飲食料品の値上げ、2025年10月までに1.4万品目。2025年5月は5か月連続で前年超え
帝国データバンクが実施した、2025年5月以降における食品の値上げ動向と展望・見通しに関する調査によると、2025年1月~10月までの値上げする累計品目数は1万4409品目となり、2024年の実績を上回る見通しだ。
5月だけでも、値上げとなる食品は478品目。食品分野別では、ハム・ソーセージなど食肉加工食品が多くを占める「加工食品」の値上げが目立つ。
主要な食品メーカー195社における、家庭用を中心とした5月の飲食料品値上げは478品目で、値上げ1回あたりの平均値上げ率は15%。単月の値上げ品目数としては、1月以降5か月連続で前年同月を上回った(前年同月比51品目、同11.9%増)。
帝国データバンクによると、前年同月を5か月連続で上回るのは、記録的な値上げラッシュの1年となった2023年6月以来、約2年ぶりという。
2025年通年の値上げは、2025年10月までの公表分で累計1万4409品目にのぼり、2024年通年の実績(1万2520品目)を超えた一方、1回あたりの平均値上げ率は16%で、2024年の17%を下回る。
6月と7月は単月で2024年を大幅に上回る1000品目超の値上げが予定されており、帝国データバンクは「2025年における飲食料品値上げの勢いは2024年に比べて強い状態が続くことが予想される」と見ている。
また、帝国データバンクは「2025年の値上げは年間累計では最大2万品目が予想されるが、飲食料品の値上げラッシュが本格化した2022年の2万5768品目に並ぶ水準に到達する可能性もある」と示唆している。

§ **データレコード**
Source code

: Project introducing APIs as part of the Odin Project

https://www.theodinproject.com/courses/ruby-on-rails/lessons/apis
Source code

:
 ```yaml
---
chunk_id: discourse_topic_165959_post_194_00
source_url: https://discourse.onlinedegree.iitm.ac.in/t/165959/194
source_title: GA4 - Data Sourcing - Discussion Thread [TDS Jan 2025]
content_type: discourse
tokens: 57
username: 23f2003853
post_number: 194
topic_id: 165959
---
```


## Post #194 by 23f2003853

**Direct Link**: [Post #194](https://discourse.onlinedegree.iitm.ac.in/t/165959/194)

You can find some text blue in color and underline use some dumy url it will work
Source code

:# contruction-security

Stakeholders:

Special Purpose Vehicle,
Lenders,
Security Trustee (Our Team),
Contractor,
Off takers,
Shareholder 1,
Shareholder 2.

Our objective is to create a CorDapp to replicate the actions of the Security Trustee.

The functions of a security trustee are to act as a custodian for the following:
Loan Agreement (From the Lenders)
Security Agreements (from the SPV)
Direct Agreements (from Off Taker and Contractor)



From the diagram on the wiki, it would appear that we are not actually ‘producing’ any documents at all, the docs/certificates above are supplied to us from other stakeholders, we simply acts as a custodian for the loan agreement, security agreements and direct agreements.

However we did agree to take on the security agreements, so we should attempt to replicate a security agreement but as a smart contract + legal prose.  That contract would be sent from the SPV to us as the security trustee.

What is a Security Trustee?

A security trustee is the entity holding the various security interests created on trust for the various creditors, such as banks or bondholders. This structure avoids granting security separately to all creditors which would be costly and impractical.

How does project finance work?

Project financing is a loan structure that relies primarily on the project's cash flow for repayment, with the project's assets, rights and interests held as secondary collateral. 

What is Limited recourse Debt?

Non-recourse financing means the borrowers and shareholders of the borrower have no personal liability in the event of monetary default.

§ **取り組む課題**
[1] 食品値上げに関する文章に出てくる百分率の数値を、すべて挙げなさい。
[2] 食品値上げに関する文章の「食品分野別では、ハム・ソーセージなど食肉加工食品が多くを占める「加工食品」の値上げが目立つ。」という一文を英語に訳しなさい。
[3] 食品値上げに関する文章を、最後の文の後から書き継ぎなさい。

§ **課題の解答**
[1] 15%、11.9%、16%、17%

[2] By food category, price increases stand out in "processed foods," a category made up largely of processed meat products such as ham and sausages.

[3]
2025年5月の値上げで多いのが、ハム・ソーセージなど食肉加工食品が多くを占める「加工食品」137品目(値上げ率16%)、カレールウなど香辛料を中心とした「調味料」192品目(値上げ率12%)。48品目が値上げされた「酒類・飲料」は、コーヒー飲料などが主な対象となった。
2025年の10月までの値上げ品目数を食品分野別に見ると、カレールウなどの香辛料製品やだし製品を中心とした「調味料」が最も多い4904品目、続いて冷凍食品やパックごはんなどの「加工食品」が3685品目、清酒やビール、清涼飲料水などの「酒類・飲料」が2759品目となっている。

2025年の10月までの値上げ要因として最も多いのは、原材料などモノ由来の「原材料高」で97.9%、続いて「物流費」が79.7%、2年ぶりに前年を上回った「エネルギー(光熱費)」が66.1%。
人手不足に伴う昇給・賃上げによるコスト増を背景とした「人件費」は52.0%で、帝国データバンクが要因別の集計を開始した2023年以降で最高値となった。
トラックドライバーの時間外労働規制などが要因となった輸送コストの上昇分を価格に反映する「物流費」由来の値上げは79.7%を占め、帝国データバンクの前月調査時(81.8%)からは割合が低下した。

帝国データバンクは値上げに関連して今後の市況を次のように考察している。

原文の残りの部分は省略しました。